I have this recurring nightmare in which my life has gone so wrong, I’ve become the president of Afghanistan. I’m hard put to understand, therefore, why forty people are fighting for this job as if their lives depended on it when in fact their lives might not be worth a plugged nickel if they win; yet that is exactly what is happening in a fascinating presidential election now entering its final weeks in Afghanistan.
Fascinating because it’s the country’s first real presidential election. The media will tell you there was another in 2004, when Hamid Karzai won the post he already held that year, but Karzai was running unopposed that time. Even though some twenty other names were on the ballot, everyone knew Karzai would win if the election came off at all. The choice wasn’t Karzai or someone else but election or no-election. Afghans who went to the polls that year were voting for voting itself, and voting won.
They weren’t choosing among candidates, because few even knew who was running. Yes, the candidates’ names were written on the ballots but over 75 % of Afghans can’t read. And even if they had heard of the candidates, few knew what any of them stood for because country had virtually no media beyond rumor then. To be sure, the candidates tried to communicate something of their views with icons placed next to their names on the ballot, but an icon is a crude slogan. One candidate wanted voters to know he was a conservative fundamentalist who stood four-square on the Qur’an, so he chose, as his icon, a book. Another wanted voters to know he was a progressive who fully backed modern education so he chose as his icon—a book. You see the problem.
Besides, most “candidates” of 2004 had no political platform at all. With Karzai’s election a foregone conclusion, the only other notables running were ethnic and tribal leaders, who were essentially gangsters with private armies. What each of them stood for was a share of the spoils.
But that was then. Now Karzai has at least two serious opponents, both running credible campaigns. Dr. Abdullah Abdullah, formerly Karzai’s foreign minister, one-time right-hand man of Tajik war-hero Ahmad Shah Massoud (and an actual doctor—an ophthalmologist, of all things!) has sparked real excitement by traveling around the country making personal appearances, and believe me this guy knows how to heat up a crowd. In 2002, I saw him give an extemporaneous speech in three languages to a mixed audience in Kabul, switching fluently between Dari, Pushto, and English, fielding questions from a motley audience with charismatic confidence—a brilliant performance. He offers a proposal to restructure the country as a (decentralized) parliamentary democracy. The idea may or may not be a good one, but it is at least an idea. If I could vote in this election, Abdullah might be my guy.

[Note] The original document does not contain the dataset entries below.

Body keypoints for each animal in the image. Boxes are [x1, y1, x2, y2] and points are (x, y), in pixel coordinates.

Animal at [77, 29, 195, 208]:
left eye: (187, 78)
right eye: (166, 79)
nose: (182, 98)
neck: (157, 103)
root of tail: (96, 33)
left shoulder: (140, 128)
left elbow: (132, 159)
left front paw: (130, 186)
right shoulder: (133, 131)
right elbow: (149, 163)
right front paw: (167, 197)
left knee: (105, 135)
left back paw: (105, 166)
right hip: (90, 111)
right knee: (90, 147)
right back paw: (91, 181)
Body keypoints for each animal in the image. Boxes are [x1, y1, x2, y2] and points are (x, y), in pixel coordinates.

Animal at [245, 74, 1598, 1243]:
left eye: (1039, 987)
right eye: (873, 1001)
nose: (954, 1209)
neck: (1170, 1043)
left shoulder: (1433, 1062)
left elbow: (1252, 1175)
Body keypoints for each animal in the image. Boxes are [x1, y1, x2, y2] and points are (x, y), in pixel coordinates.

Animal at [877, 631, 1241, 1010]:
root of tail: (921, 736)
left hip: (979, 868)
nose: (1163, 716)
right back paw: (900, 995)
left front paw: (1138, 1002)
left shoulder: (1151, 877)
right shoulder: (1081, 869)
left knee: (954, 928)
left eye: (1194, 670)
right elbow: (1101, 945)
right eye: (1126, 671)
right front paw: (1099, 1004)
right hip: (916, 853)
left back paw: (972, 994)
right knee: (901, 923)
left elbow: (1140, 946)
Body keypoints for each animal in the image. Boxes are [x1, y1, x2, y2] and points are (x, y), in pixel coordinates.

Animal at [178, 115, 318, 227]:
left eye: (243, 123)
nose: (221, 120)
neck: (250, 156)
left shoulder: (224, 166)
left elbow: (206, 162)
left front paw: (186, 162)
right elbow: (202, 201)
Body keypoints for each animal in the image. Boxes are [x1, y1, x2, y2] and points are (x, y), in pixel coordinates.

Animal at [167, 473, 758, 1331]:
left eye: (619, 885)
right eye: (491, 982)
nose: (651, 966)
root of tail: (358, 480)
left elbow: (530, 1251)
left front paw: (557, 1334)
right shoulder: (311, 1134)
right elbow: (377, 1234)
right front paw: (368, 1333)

Or maybe not: Dr. Ashraf Ghani, formerly Karzai’s finance minister, one-time professor of economics at Johns Hopkins University, once on a short list to be appointed secretary general of the United Nations, may not be much of a politician, but he has gravitas, he has learning, and he has a proposal: to replace the failed top-down strategy of reconstruction in Afghanistan with a new approach that starts at the local level and filters up. It might or might not work, but at least it’s a plan, and it’s one that addresses the most critical piece of the Afghan puzzle. If I could vote in this election, maybe Ghani would be my guy.
Karzai never really had a constituency in Afghanistan. From the start, Afghans saw him as America’s man. In 2004, that was good enough, because back then, the United States enjoyed some luster among Afghans, many of whom felt the United States had helped drive out the Soviets and later (after shamefully abandoning the country to civil war) saved them from the Taliban. In voting for Karzai, Afghans were accepting the Western intervention and expressing optimism about what it might bring.
This year, it’s not such a good thing to be seen as America’s man in Afghanistan. Most Afghans now have about the same view of the American presence as they had of the Soviet occupation in the eighties. This time, therefore, the only actual opposition party of 2004—Talibanist chaos—has come back stronger than ever, its only platform being to sabotage the elections entirely.
Accordingly, Karzai has turned to a different kind of politics: back-room deal-making with power-brokers. He opted out of a televised debate with his rivals and hasn’t appeared in public much, but he has been busy: most of those ethnic and tribal warlords who opposed him in 2004 are now his allies. Their motives are the same now as then: to share in the spoils. They’re lining up with Karzai because they bet that—as America’s man—he’ll still be in power after the election no matter how the vote comes out.
Frankly I can’t blame Karzai for failing to rescue Afghanistan. When a man can’t lift a car, it doesn’t prove he’s weak but rather that cars are heavy. If one of his rivals wins, I’m sure global media will soon be excoriating him as a weak incompetent presiding over a corrupt administration.
Even so, it would be great if the United States and its Western allies publicly abandon Karzai. It would signal that America means to change course in Afghanistan, and American-changing-course is the only thing that can now reverse Afghanistan’s slide toward chaos. In this presidential campaign, it could actually profit America to be associated with one of the losers. It might at least open a slim opportunity to launch a fresh approach. And anyway, when all the warlords of Afghanistan flock to your banner, let’s face it: the time has come to change banners.